Short-answer chart tasks:
═══

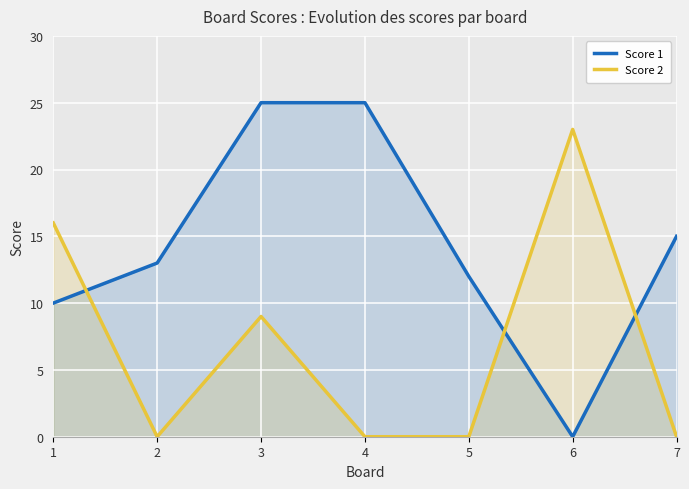

What is the value of the Score 2 point at the 1st from the left?

16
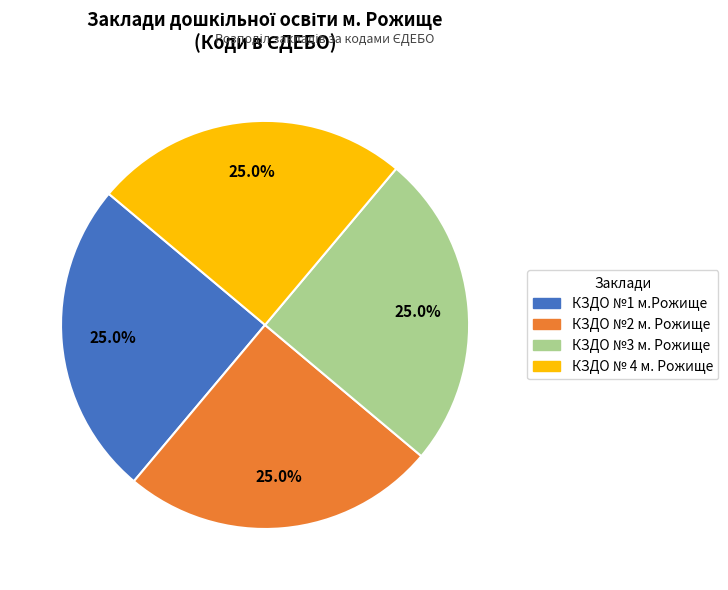

To the nearest percent, what portion does КЗДО №3 м. Рожище represent?

25%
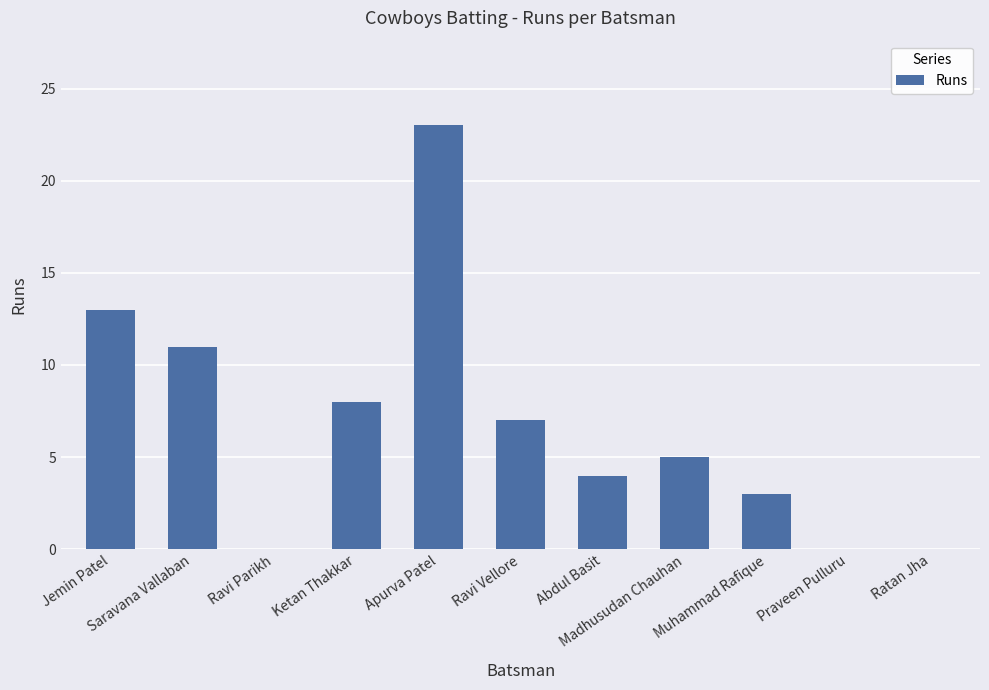

How many distinct data groups are displayed?

1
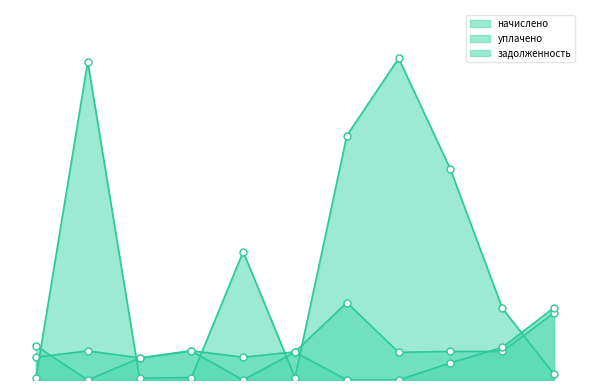

Reading left to right, list all the values displayed in this chart.

начислено: 4395.6	5642.4	4275.7	5658.4	4403.6	5450.5	14993.0	5346.6	5538.5	5522.5	13027.0
уплачено: 6638.6	0.0	4239.3	5610.2	0.0	5404.1	0.0	0.0	3314.0	6302.0	14001.7
задолженность: 366.3	61562.4	358.1	471.5	24837.9	454.2	47278.2	62252.0	40757.1	13901.0	1085.6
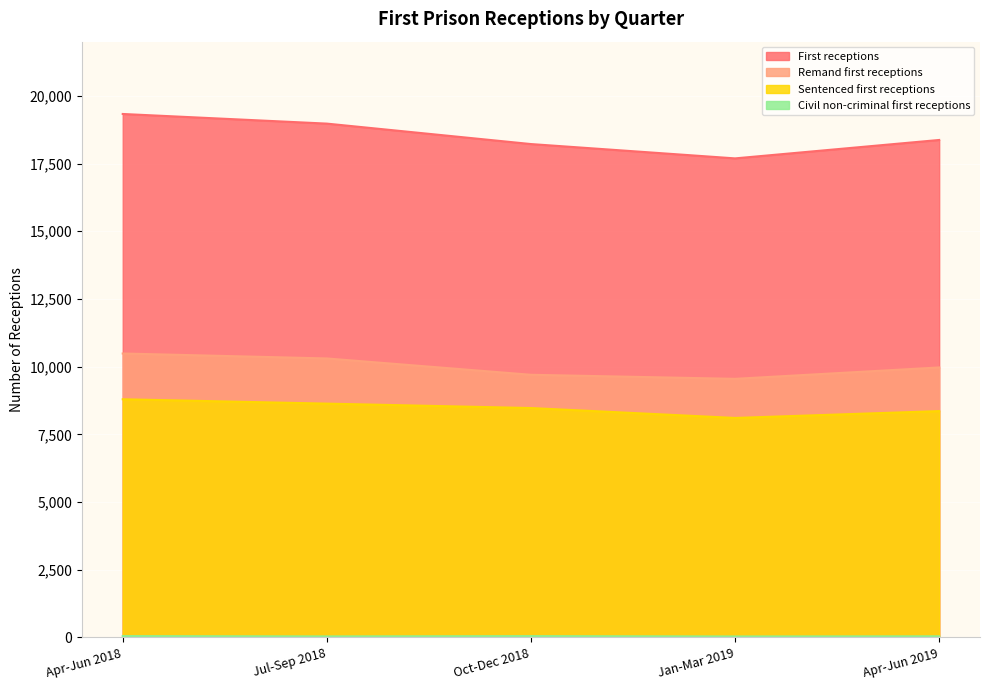

What is the difference between the maximum and minimum values in the Sentenced first receptions series?

690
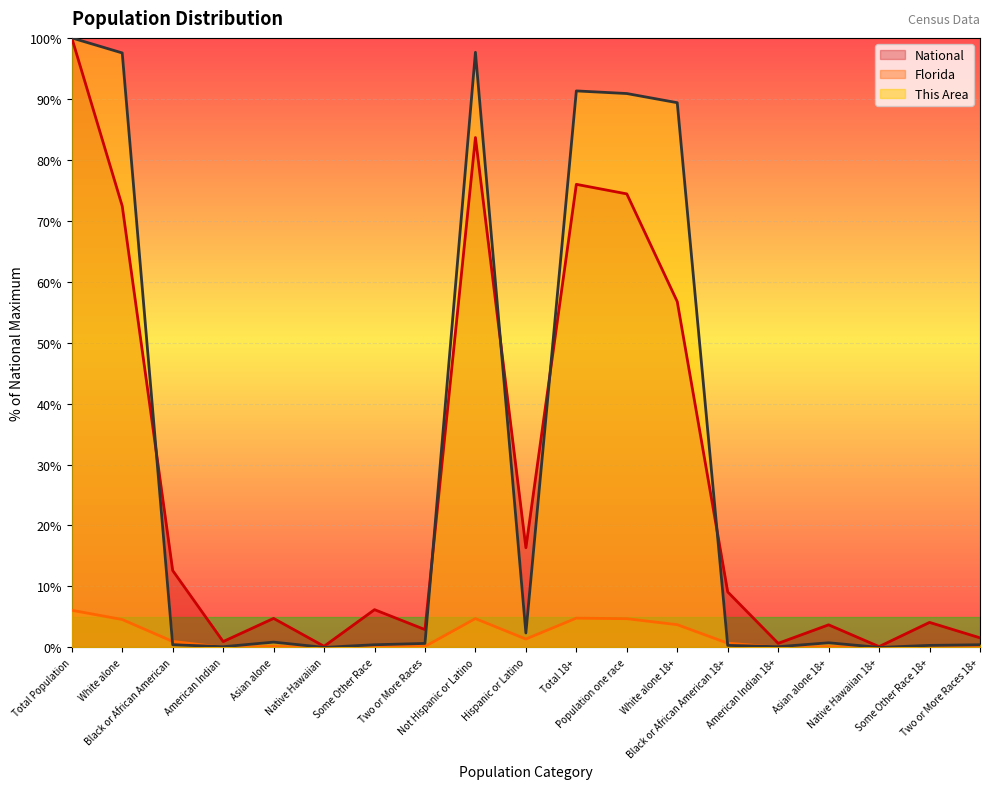

At how many categories does at least one series exceed 32?

6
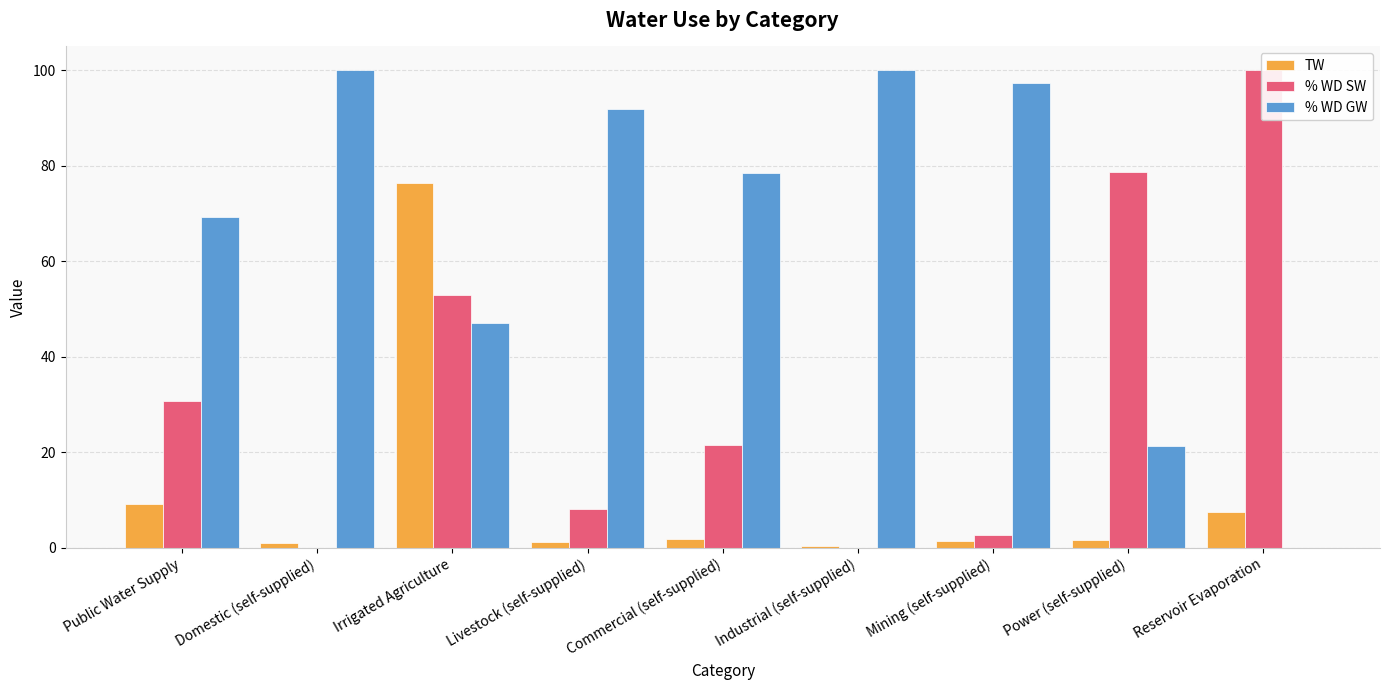

At Domestic (self-supplied), list the series in order from smallest to largest.

% WD SW, TW, % WD GW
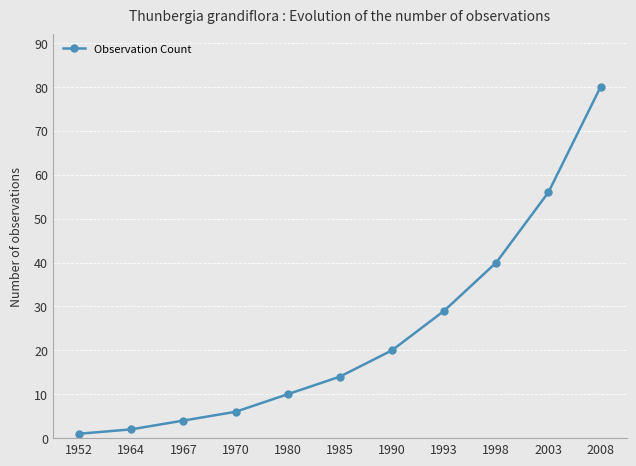

True or false: the data shows 4 at 1967.

True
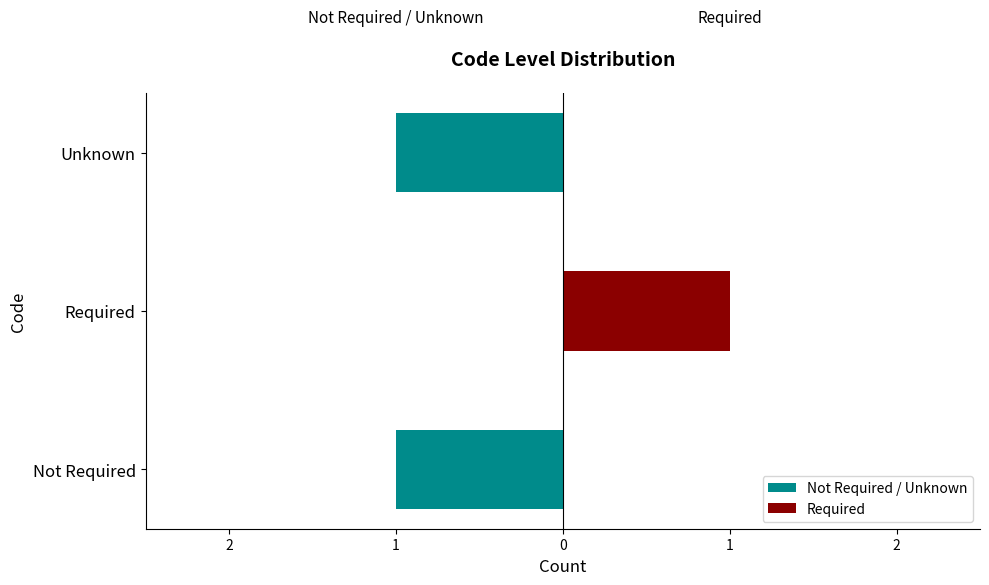

What are all the series names shown in the legend?

Not Required / Unknown, Required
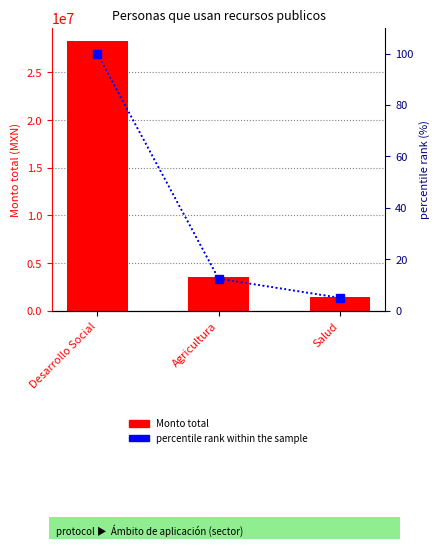

What is the greatest value displayed?

28271347.6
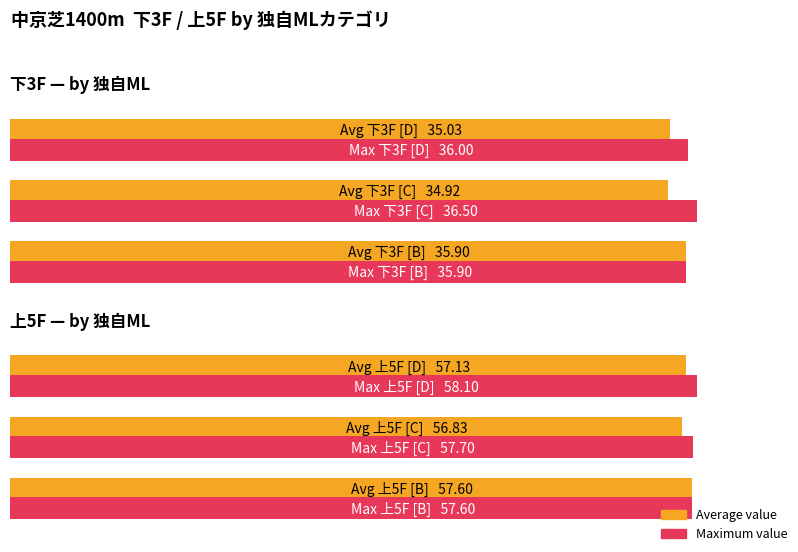

What is the approximate value of 下3F at D?

35.0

═══

Copy every one of the records above word for word, leaving out the pictures.

What is the value of the Score 2 point at the 1st from the left?

16

To the nearest percent, what portion does КЗДО №3 м. Рожище represent?

25%

How many distinct data groups are displayed?

1

Reading left to right, list all the values displayed in this chart.

начислено: 4395.6	5642.4	4275.7	5658.4	4403.6	5450.5	14993.0	5346.6	5538.5	5522.5	13027.0
уплачено: 6638.6	0.0	4239.3	5610.2	0.0	5404.1	0.0	0.0	3314.0	6302.0	14001.7
задолженность: 366.3	61562.4	358.1	471.5	24837.9	454.2	47278.2	62252.0	40757.1	13901.0	1085.6

What is the difference between the maximum and minimum values in the Sentenced first receptions series?

690

At how many categories does at least one series exceed 32?

6

At Domestic (self-supplied), list the series in order from smallest to largest.

% WD SW, TW, % WD GW

True or false: the data shows 4 at 1967.

True

What are all the series names shown in the legend?

Not Required / Unknown, Required

What is the greatest value displayed?

28271347.6

What is the approximate value of 下3F at D?

35.0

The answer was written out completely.